Prosecutors Say Cop Purged Dead Girl’s Texts at Scene of Her Death
“You can’t do this to me,” Indianapolis Police Officer Francisco Olmos wrote an 18-year-old girl in a Snapchat message. “You can’t. I’m headed to your house right now.”
Hours later, the young woman would be dead, and her correspondences with Olmos deleted.
The young woman had been a member of the Indianapolis Metropolitan Police Department’s youth career program when her father found her dead of suicide on Nov. 2, 2015. But when detectives investigated the young woman’s case, they found one of their own officers suspiciously close to the death. Olmos, who had worked with the young woman through the youth program, had been outside her house even before she was found dead. While the girl’s father called 911, Olmos asked to used the girl’s phone to contact another officer.
And when investigators hired a company to crack into the girl’s phone this summer, they discovered that, in the moments after the girl was found dead, someone had deleted Olmos’ texts and Snapchats from the device.
On Thursday, police arrested Olmos on charges of obstruction of justice and computer trespass. Olmos, 31, claims he had a close, but non-intimate relationship with the young woman, and that he went to her house the day of her death because she left him a disturbing message.

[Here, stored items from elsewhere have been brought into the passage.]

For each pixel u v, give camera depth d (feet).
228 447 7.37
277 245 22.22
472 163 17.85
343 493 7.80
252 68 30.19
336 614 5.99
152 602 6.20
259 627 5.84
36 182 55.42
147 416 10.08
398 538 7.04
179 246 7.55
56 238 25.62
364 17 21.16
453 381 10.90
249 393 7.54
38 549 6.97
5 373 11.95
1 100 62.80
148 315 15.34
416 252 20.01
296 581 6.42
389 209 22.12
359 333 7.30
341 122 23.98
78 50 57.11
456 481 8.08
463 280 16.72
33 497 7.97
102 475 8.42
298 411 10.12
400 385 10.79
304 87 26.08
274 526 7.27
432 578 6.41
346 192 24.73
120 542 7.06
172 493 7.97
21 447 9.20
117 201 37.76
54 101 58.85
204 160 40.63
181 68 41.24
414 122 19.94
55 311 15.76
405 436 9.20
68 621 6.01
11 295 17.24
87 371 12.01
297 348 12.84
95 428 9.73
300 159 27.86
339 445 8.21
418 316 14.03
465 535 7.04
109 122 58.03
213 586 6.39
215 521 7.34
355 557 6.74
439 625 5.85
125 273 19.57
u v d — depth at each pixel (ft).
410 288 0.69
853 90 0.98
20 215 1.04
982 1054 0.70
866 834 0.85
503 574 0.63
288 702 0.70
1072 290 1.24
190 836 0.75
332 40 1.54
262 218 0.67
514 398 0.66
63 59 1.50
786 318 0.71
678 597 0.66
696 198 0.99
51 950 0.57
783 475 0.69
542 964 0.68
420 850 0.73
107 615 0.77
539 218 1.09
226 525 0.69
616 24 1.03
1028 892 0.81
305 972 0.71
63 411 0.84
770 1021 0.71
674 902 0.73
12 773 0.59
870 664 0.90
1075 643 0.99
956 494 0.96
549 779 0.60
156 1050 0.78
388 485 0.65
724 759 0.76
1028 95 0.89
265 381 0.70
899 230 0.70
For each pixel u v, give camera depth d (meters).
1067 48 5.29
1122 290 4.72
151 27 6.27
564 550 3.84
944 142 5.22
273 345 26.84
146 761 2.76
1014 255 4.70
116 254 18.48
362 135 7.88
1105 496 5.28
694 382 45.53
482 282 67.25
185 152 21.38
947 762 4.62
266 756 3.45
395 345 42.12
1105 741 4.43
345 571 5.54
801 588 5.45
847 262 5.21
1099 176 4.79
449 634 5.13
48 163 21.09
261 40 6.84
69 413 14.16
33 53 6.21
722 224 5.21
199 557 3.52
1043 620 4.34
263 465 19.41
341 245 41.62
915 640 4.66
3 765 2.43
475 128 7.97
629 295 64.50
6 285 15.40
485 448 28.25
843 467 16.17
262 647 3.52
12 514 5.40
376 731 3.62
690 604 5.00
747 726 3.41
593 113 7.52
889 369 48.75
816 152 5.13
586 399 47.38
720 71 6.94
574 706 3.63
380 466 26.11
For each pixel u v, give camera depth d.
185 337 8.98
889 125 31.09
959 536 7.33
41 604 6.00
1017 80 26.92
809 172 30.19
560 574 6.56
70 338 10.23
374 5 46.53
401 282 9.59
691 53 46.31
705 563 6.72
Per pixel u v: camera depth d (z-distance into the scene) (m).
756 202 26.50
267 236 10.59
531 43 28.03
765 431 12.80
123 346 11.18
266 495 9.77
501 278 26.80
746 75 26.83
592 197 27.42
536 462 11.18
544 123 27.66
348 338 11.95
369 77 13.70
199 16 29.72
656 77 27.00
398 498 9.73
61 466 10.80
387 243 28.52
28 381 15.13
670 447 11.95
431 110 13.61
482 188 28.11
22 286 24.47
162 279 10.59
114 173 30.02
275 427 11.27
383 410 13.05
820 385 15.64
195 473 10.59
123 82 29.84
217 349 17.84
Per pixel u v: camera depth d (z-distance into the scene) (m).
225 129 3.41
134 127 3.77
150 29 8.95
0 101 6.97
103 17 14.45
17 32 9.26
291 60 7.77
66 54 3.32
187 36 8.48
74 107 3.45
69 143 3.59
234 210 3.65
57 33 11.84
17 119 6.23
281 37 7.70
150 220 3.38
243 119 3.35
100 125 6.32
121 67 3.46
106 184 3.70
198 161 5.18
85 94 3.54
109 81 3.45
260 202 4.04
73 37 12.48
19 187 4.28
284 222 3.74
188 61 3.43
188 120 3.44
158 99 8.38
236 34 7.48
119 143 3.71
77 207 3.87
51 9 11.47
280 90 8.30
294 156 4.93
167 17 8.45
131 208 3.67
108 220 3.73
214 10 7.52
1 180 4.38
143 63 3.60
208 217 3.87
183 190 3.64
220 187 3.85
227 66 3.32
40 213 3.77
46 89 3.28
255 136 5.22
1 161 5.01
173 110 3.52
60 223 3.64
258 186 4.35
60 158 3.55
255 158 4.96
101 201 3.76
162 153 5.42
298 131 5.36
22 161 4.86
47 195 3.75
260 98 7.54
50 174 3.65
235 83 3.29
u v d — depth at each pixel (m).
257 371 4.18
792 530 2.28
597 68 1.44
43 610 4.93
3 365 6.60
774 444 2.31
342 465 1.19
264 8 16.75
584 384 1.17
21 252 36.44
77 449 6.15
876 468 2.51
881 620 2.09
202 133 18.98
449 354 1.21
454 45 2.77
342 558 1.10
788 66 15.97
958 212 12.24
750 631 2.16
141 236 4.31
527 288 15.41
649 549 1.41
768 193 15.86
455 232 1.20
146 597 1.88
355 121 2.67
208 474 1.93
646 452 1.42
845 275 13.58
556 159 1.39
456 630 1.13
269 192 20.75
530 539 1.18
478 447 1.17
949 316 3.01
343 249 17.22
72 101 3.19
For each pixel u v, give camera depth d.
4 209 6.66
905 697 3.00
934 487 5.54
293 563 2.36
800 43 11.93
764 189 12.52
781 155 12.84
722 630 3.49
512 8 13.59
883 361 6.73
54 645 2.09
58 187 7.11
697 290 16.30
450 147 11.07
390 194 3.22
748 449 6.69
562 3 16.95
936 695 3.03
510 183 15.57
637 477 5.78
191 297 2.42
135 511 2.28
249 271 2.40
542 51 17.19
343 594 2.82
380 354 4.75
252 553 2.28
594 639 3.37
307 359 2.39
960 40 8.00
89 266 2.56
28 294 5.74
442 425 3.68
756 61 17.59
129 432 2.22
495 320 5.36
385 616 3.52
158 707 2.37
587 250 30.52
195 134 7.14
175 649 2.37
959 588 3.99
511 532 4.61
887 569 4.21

But Olmos’ messages with the girl, recovered from her recently unlocked phone, suggest a more extensive communication.
Around noon the day of her death, the young woman called Olmos. He claims she called with compliments.
“She’s like ‘I want you to know that you’re a really good officer,’” Olmos told investigators shortly after the girl’s death, according to a probable cause affidavit in his arrest. “She said ‘you’re gonna make a fantastic SWAT officer.’”
Olmos knew the young woman through Indianapolis police department’s Explorer program, which trains teenagers for careers in law enforcement. The young woman joined the program when she was 16, and had done approximately 15 ride alongs with Olmos. The pair also worked out together and Snapchatted or texted frequently, according to the affidavit.
But when she called Olmos the day of her death, the young woman allegedly told him “I can’t talk to you anymore.” When he asked why, the young woman allegedly told him “it’s not your fault, nothing’s your fault.”
Then, just before hanging up, she allegedly told Olmos, “I love you, bye.”
Olmos told investigators she’d never told him she loved him before, and that her call made him uneasy. He said he tried calling back several times, with no answer. He said he went to the gym, but couldn’t shake the suspicion that something was wrong.
But records from the young woman’s phone indicate a more frantic mood. In the hours before the young woman’s death, Olmos tried calling her 16 times. He left 10 text messages and two Snapchat messages, according to the affidavit.